The Ph.D. candidates who authored this statement are at the threshold of a career in academia—and not just any career in academia but one teaching teachers. The Day of Action Statement should have been a wake-up call to the school’s authorities—not about UCLA’s “hostile racial climate” but about their own pedagogical failure to prepare students for scholarly writing and advising. Rust is hardly the first professor to be criticized for his efforts to help students write. “Asking for better grammar is inflammatory in the school,” says an occasional T.A. “You have to give an A or you’re a racist.”

The authorities chose a different course.

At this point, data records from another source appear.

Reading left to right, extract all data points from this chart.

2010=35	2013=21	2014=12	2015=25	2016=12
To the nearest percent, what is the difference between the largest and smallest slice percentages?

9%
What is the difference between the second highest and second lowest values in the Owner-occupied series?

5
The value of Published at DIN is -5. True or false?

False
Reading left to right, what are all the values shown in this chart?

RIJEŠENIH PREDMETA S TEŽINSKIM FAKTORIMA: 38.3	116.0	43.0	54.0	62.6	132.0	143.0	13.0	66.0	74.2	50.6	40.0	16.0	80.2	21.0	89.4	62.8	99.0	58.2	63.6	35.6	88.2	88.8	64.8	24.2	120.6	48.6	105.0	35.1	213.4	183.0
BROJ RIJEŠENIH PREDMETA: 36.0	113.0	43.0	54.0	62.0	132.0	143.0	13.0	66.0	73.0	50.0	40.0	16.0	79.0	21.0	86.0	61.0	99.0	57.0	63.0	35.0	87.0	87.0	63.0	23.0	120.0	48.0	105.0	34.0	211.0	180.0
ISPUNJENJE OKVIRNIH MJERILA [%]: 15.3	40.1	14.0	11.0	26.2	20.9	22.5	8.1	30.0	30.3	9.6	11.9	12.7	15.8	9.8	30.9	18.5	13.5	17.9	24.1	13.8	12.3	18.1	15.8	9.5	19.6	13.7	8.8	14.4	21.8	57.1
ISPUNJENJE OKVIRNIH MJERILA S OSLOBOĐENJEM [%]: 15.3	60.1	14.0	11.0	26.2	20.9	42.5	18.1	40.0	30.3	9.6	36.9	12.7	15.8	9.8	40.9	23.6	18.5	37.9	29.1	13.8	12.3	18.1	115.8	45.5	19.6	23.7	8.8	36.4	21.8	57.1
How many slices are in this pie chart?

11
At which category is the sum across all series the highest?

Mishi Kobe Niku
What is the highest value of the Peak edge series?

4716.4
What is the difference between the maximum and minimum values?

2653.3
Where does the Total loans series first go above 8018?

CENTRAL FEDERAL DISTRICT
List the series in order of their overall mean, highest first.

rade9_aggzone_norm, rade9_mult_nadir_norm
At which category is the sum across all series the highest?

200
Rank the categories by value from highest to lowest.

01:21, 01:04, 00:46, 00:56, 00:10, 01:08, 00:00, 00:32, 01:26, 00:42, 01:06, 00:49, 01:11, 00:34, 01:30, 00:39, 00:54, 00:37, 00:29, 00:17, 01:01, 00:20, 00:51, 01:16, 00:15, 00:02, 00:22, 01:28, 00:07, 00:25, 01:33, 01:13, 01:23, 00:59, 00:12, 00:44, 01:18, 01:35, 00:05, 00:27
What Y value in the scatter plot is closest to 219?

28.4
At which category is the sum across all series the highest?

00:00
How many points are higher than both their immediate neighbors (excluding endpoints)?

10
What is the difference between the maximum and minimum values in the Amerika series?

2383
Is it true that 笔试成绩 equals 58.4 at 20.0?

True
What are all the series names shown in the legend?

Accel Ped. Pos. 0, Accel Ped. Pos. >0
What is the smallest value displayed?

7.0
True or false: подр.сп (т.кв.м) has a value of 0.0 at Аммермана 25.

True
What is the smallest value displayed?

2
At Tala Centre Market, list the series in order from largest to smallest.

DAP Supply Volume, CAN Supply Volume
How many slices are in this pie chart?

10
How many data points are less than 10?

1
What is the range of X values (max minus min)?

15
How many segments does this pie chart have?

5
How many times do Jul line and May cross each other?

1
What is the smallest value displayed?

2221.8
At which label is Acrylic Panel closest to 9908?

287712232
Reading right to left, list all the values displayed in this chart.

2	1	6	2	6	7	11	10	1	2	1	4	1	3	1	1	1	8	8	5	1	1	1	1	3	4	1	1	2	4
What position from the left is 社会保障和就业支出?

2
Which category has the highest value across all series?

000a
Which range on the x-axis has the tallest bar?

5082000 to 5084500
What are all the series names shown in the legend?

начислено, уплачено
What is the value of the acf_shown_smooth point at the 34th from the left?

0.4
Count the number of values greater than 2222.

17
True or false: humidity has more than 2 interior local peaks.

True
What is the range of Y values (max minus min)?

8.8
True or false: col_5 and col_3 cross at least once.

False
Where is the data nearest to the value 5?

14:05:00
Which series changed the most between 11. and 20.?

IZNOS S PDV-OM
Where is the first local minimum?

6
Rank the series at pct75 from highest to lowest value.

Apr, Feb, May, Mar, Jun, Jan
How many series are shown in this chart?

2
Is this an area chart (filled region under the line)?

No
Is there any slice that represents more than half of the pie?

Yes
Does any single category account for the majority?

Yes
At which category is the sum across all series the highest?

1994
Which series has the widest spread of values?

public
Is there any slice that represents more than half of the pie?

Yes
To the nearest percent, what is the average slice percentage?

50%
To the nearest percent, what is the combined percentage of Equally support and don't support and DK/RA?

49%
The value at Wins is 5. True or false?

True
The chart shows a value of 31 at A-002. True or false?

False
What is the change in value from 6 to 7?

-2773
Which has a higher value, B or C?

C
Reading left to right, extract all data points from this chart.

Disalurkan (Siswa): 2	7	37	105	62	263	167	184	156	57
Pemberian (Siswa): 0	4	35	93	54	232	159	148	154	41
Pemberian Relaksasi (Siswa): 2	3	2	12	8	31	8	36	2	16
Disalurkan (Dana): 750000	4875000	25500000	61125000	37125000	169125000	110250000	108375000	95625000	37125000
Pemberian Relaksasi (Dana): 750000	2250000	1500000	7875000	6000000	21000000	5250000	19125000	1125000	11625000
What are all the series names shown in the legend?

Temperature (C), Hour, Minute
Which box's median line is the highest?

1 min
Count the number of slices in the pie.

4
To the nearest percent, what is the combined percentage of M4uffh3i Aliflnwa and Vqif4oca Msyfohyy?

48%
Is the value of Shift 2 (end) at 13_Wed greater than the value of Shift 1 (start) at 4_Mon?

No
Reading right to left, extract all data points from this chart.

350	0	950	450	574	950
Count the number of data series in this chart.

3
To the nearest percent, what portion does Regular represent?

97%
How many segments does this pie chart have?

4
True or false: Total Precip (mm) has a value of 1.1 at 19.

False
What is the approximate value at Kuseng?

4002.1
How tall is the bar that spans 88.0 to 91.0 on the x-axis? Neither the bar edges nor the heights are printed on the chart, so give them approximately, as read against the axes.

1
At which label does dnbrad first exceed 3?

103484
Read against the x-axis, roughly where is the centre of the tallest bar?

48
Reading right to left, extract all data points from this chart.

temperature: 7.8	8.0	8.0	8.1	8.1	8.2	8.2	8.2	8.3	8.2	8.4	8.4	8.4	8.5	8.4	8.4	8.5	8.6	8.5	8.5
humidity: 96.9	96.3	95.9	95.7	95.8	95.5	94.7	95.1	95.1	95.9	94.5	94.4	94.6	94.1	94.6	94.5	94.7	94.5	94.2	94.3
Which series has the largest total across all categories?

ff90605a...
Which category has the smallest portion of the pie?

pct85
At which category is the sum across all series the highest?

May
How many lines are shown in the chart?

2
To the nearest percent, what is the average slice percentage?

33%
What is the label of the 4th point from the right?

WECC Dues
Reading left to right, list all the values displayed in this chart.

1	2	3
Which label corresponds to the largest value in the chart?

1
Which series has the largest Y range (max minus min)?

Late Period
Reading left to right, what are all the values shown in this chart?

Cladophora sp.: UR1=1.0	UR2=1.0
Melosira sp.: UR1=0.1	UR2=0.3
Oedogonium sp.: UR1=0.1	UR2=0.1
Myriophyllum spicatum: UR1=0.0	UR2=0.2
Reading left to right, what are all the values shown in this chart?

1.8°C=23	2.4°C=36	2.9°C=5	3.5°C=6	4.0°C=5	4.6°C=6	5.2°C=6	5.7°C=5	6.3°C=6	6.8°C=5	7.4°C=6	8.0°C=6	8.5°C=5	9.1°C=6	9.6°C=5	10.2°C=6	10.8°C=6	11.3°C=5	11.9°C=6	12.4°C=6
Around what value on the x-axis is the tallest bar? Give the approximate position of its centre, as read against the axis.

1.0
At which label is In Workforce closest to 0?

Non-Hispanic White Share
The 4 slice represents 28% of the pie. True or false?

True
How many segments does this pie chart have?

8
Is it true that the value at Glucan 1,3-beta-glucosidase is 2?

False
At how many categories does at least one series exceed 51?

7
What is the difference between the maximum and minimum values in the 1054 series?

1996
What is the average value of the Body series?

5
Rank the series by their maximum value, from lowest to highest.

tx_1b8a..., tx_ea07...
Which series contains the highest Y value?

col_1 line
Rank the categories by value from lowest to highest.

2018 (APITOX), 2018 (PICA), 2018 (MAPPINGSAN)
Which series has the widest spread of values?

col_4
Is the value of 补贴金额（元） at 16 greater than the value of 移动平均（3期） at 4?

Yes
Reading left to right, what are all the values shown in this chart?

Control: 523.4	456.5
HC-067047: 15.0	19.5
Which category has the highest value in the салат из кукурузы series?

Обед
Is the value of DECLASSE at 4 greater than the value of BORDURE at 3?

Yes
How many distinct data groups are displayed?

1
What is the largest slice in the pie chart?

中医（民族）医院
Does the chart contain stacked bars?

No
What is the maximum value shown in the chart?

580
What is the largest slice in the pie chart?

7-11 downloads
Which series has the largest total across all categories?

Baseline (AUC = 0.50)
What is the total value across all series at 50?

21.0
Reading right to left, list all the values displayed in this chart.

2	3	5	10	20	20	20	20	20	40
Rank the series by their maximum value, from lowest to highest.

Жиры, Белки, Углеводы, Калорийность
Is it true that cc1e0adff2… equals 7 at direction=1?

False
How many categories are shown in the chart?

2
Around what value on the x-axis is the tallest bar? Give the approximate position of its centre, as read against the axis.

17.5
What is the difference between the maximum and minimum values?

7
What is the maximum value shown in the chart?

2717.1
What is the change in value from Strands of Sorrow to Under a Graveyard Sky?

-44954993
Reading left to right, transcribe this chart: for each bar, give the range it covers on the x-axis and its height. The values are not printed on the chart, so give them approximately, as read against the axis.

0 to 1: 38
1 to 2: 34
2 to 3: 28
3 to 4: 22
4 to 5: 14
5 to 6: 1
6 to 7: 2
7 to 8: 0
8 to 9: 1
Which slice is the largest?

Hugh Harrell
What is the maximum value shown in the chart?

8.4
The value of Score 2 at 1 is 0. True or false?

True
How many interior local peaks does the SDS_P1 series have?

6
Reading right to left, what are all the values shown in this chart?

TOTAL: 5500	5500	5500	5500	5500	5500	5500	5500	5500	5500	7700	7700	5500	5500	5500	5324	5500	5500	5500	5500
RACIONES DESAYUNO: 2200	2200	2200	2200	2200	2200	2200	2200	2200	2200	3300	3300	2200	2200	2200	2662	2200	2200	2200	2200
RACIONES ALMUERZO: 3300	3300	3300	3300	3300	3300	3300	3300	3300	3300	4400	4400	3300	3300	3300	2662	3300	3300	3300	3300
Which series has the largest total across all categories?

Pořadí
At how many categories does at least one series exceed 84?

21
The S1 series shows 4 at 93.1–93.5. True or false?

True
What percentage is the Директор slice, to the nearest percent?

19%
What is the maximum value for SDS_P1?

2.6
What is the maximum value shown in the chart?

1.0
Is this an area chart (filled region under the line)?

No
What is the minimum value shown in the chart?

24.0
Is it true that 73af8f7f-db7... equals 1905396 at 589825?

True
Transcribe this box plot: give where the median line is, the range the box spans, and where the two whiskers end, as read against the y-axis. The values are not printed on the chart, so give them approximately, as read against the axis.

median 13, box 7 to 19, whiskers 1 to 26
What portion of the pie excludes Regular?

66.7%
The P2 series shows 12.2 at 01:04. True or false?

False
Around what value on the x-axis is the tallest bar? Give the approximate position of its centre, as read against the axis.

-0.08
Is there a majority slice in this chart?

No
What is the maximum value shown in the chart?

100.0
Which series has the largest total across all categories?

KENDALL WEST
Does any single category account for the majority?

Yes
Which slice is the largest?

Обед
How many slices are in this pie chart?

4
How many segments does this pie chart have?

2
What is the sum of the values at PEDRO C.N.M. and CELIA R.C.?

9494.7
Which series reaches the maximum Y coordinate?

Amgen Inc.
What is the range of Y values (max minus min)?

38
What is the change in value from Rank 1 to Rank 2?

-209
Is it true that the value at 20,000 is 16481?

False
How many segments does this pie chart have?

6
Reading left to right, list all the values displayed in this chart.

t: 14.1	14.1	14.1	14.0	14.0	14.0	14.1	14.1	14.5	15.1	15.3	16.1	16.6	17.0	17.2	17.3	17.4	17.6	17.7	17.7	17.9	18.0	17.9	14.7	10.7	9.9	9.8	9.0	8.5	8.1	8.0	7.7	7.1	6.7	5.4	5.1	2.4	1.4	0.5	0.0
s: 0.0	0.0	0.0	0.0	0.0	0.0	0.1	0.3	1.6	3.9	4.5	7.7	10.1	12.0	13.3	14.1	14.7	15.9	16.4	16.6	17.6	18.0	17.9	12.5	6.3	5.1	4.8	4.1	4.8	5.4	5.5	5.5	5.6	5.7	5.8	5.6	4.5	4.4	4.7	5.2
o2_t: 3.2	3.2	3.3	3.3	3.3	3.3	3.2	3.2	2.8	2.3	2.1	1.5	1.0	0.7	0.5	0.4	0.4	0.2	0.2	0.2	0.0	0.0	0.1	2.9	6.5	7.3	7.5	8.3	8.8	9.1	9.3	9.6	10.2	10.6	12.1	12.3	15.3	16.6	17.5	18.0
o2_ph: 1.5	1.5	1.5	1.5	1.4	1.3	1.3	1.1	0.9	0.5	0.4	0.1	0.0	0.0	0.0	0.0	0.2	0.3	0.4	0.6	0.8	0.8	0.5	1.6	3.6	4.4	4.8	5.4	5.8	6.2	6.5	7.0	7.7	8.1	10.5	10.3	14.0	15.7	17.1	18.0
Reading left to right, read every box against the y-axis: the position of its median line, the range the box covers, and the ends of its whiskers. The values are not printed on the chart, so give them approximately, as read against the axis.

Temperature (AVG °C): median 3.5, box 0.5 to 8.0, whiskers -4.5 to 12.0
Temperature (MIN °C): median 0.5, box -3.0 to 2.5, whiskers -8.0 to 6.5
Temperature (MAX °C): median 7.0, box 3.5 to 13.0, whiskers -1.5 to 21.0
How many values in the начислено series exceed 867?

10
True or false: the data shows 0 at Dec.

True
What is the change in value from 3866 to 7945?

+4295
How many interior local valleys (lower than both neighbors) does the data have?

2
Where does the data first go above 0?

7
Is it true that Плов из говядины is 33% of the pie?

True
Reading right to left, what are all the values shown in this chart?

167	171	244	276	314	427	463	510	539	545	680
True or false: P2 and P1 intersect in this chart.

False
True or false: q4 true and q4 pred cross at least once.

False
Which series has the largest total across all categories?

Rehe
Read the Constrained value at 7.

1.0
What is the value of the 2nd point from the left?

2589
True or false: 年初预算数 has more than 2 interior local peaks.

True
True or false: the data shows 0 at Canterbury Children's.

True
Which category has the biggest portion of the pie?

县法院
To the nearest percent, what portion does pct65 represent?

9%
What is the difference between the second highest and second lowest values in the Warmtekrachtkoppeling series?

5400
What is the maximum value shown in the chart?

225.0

Read the whole thing. It’s terrifying, and yes, Stalinist: all it takes for a distinguished professor to be thrown under the bus at the age of 79 by UCLA is groundless, militantly ignorant accusations by racial minorities in the grip of vigilance against microaggressions. And it did not stop with this one professor. Like I said, read the whole thing. It’s staggering to think of how savagely politicized that campus is, and how mere accusations, however flimsy, if lodged by a person of color, can have such dramatic effects.

Who could possibly want to attend UCLA knowing that this is how the administration reacts to mere accusations? Who could possibly want to teach there? Woe to the schools that hire these graduates who took Professor Rust’s scalp. They will be poison to any department or group with which they work in the future. And this kind of thing is not limited to UCLA, and its effects not limited to campuses. Mac Donald:

The universities’ encouragement of victimology has wider implications beyond the campus. The same imperative to repress any acknowledgment of black academic underachievement as the cause of black underrepresentation in higher education is more fatefully at work in repressing awareness of disproportionate black criminality as the cause of black overrepresentation in the criminal-justice system. When a police officer in Ferguson, Missouri, shot an unarmed black teen in August 2014, for example, the media suppressed any information about the incident that complicated its favored narrative about police brutality, all the while pumping out strained stories about racism in law enforcement and public life more generally. The result was days of violence, looting, and arson, from a populace that had been told at every opportunity that it is the target of ubiquitous discrimination.

Colleges today are determined to preserve in many of their students the thin skin and solipsism of adolescence, rather than turning them into dispassionate adults. They build ever more monumental bureaucracies to indulge those traits. By now, of course, many of the adults running colleges are indistinguishable from their eggshell plaintiff students. The rest of us bear the costs, in the maintenance of public policies founded on an equally spurious victimology.

Again, read the whole story.  Years ago, in a former job, when I was accused of a complete ridiculous microaggression by a colleague who counted as a member of an oppressed group. I made a point of avoiding that colleague after that, and shutting myself off from any but the most necessary interactions — this, for fear that something I might say or do would set the colleague off, and lead that person to denounce me to the HR department. Knowing the culture of that company, I feared I would be treated exactly as UCLA treated Prof. Rust.

UPDATE: It occurs to me that from a Dantean point of view, the perpetrators of the “microaggression” culture are worthy of the pits of the Inferno because they make normal human bonds of community impossible. Everyone has to be on guard all the time, lest the most innocent, ordinary thing they say be taken by these bullies to be evidence of racist (sexist, anti-gay, whatever) aggression, and therefore cause to destroy a career or a reputation.